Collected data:
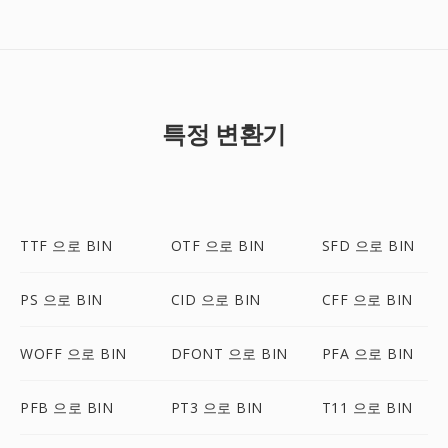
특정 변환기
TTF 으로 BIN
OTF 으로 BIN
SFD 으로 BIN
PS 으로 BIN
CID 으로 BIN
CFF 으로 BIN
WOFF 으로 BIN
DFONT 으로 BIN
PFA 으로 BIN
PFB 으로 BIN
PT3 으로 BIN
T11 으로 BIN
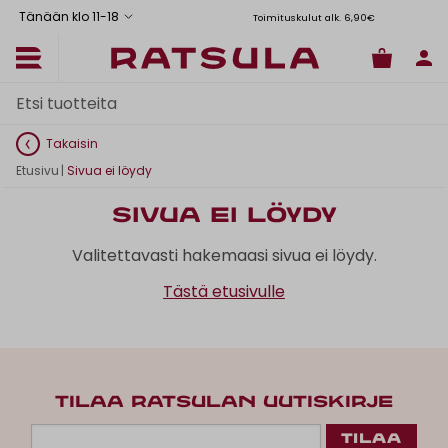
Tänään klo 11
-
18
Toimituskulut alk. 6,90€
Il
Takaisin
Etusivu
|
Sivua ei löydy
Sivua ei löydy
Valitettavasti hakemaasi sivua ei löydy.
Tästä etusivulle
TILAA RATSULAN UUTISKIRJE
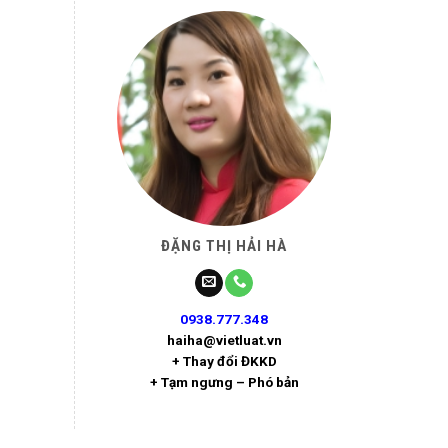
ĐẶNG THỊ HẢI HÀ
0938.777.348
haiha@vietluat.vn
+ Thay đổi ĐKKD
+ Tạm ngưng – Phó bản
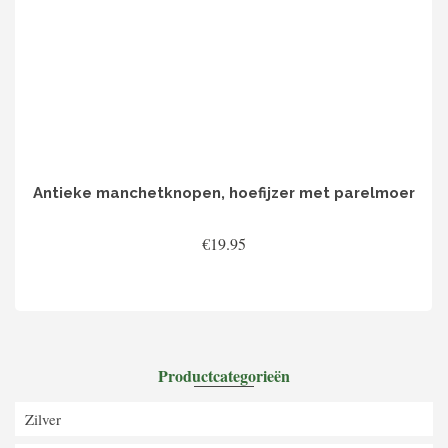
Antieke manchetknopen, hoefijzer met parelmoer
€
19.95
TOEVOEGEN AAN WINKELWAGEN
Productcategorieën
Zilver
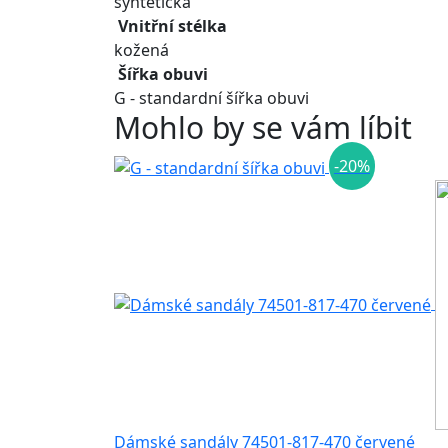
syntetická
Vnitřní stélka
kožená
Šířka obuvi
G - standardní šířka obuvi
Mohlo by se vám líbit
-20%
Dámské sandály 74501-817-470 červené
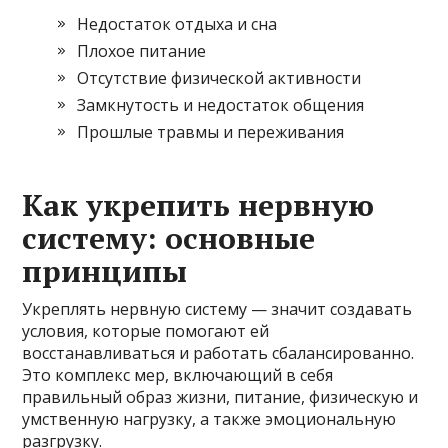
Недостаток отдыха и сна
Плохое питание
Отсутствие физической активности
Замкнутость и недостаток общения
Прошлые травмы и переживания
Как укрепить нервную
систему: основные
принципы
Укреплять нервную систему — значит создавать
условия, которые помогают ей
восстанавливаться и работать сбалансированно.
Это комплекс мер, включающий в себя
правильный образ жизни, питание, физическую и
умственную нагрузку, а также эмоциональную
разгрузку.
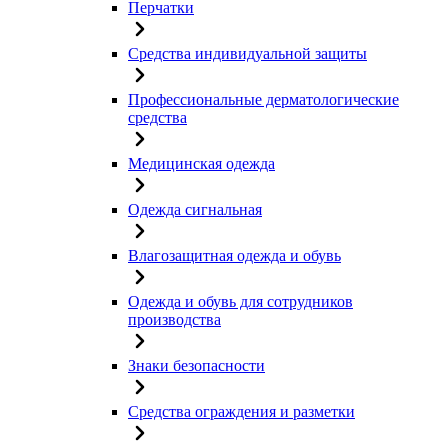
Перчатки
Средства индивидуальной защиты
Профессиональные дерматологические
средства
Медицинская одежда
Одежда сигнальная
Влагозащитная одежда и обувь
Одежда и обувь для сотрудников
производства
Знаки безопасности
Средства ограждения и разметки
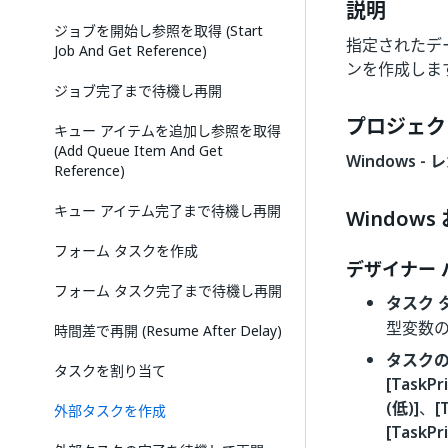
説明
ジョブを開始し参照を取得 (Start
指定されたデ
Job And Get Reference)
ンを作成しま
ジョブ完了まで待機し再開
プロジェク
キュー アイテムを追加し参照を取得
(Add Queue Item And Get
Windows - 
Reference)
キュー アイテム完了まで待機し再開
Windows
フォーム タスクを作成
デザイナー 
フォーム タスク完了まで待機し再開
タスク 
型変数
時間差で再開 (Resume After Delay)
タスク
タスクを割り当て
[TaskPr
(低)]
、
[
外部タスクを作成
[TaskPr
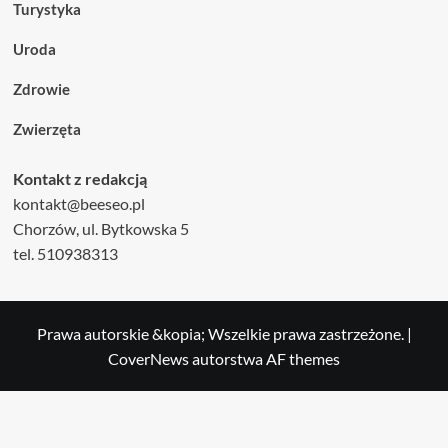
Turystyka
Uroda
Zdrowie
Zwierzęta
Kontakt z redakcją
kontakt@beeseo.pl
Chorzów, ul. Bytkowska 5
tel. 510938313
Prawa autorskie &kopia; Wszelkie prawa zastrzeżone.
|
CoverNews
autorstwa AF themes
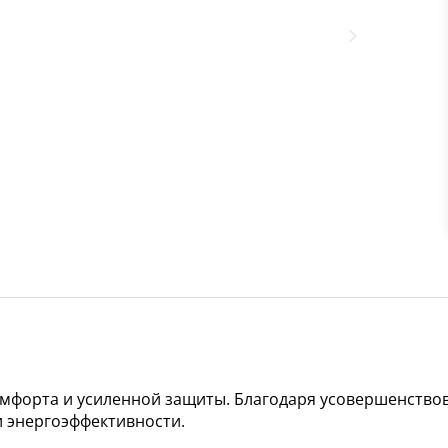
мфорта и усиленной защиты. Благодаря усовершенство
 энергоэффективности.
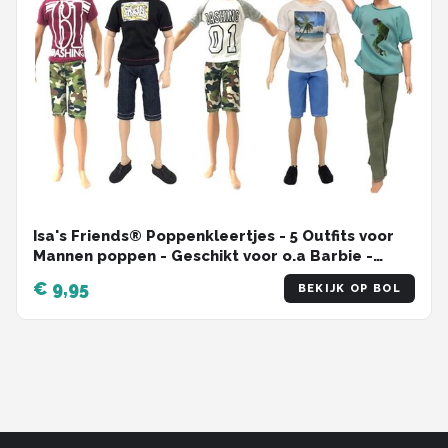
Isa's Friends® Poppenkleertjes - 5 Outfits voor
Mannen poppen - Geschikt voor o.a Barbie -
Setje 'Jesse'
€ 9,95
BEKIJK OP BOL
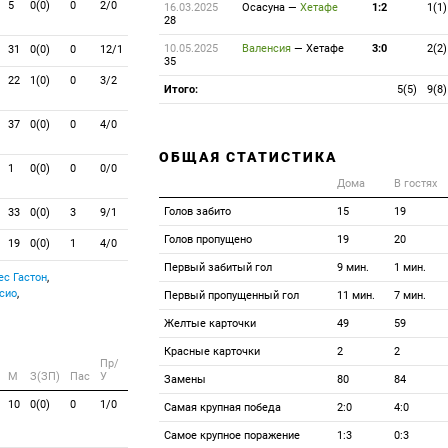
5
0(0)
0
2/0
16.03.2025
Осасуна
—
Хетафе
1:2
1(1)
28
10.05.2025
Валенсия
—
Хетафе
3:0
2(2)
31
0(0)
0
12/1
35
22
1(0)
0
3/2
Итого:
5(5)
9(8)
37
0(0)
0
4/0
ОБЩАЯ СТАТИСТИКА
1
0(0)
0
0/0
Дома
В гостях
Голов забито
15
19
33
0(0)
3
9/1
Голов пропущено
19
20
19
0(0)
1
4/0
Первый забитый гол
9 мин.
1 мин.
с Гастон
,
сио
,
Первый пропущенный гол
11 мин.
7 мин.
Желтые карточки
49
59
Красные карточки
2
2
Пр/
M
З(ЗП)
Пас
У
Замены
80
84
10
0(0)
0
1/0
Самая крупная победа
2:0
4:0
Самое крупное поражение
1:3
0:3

PROBLEM DETAILS —
For every line of the data above that contains "систему", copy that line.

THE ANSWER —
систему: основные
Укреплять нервную систему — значит создавать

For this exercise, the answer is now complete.